The same process seems to be taking place with the insurers in the Medicare Part D programme. It is not easy for seniors to change drug plans. In fact, they are locked into a plan for most of the year. They can change plans for the following year, during the last six weeks of the prior year. Most people had difficulty selecting their plan initially, with the typical enrollee taking more than eight hours to choose a plan.

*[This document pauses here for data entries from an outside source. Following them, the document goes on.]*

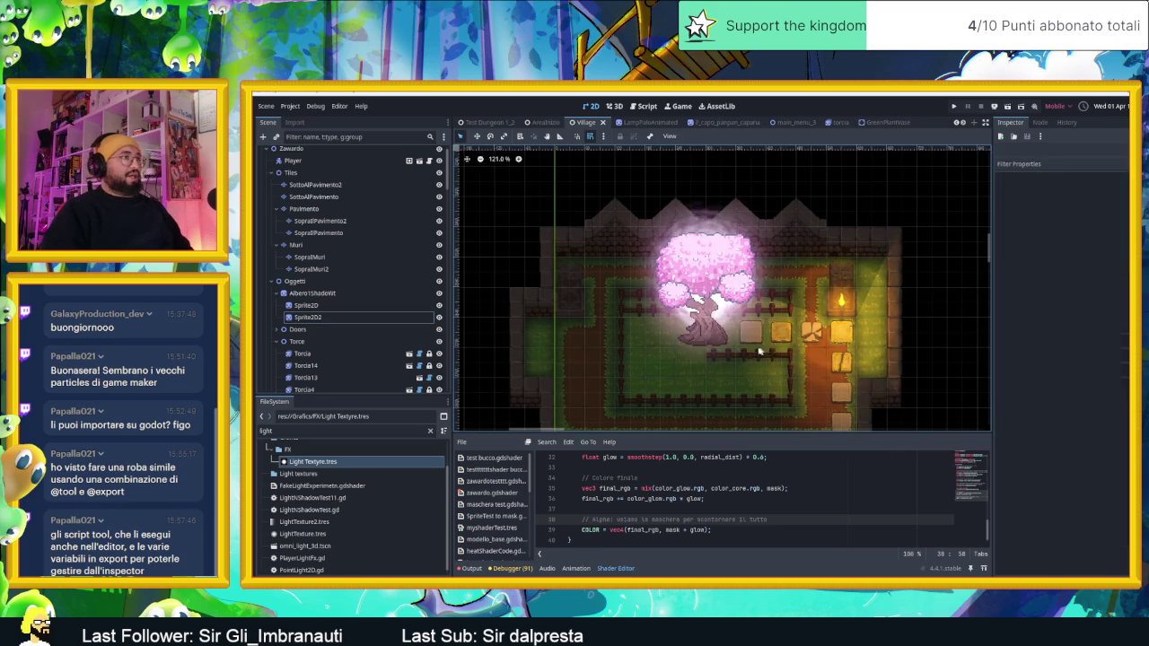
{"action": "scroll", "coordinate": [770, 312], "scroll_direction": "left", "scroll_amount": 1}
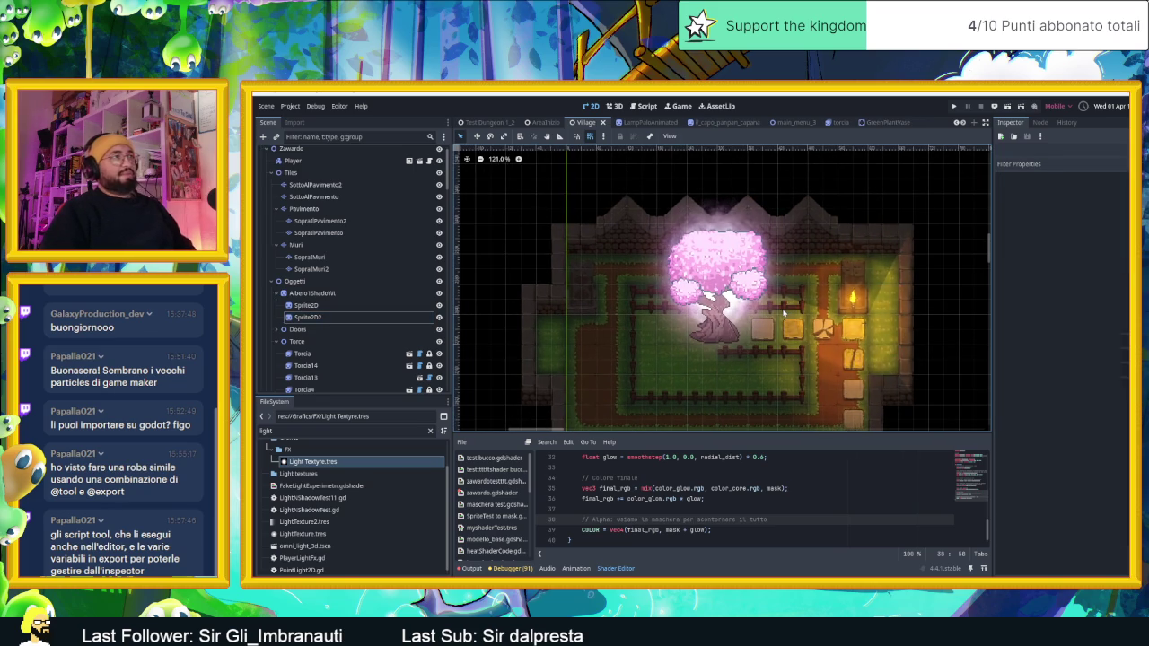
{"action": "scroll", "coordinate": [749, 241], "scroll_direction": "up", "scroll_amount": 5}
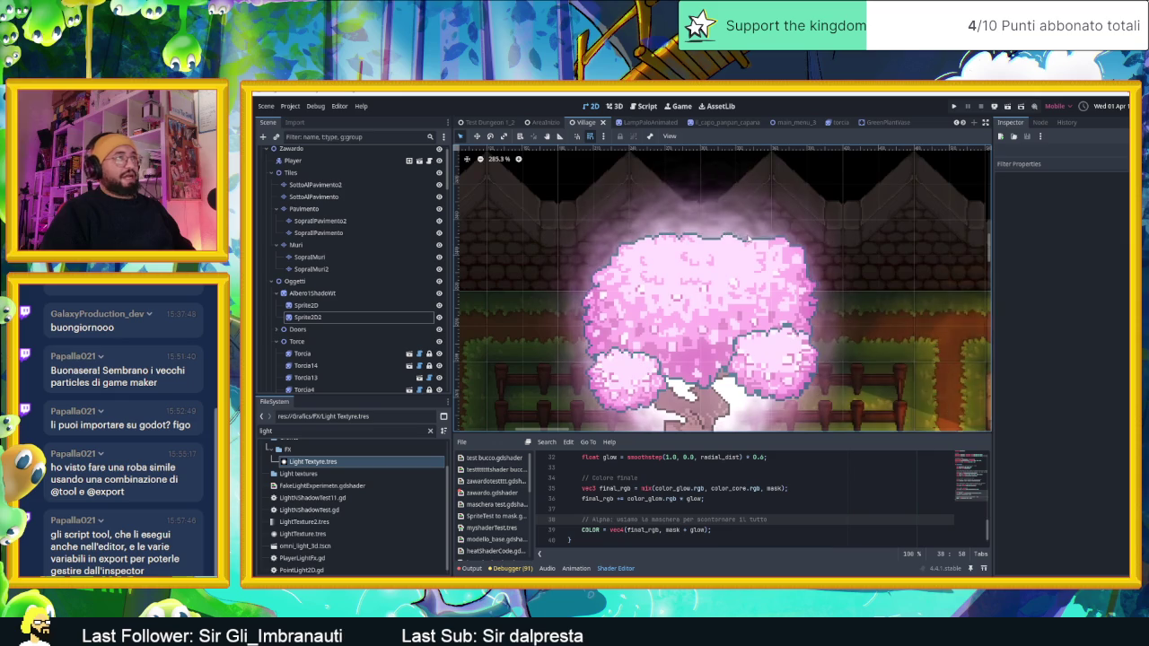
{"action": "scroll", "coordinate": [750, 240], "scroll_direction": "down", "scroll_amount": 2}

It is understandable that most do not want to go through this process again, especially since they cannot be guaranteed that they will end up with a better plan.
This explains the 25% premium increases that we're seeing for 2008 and which we might see again in future years. Betting that beneficiaries are pretty much stuck with their existing plans, the insurance companies have adopted the "whack granny" strategy. It might not be pretty, but it's healthy for their bottom line. At least someone can look forward to a good year.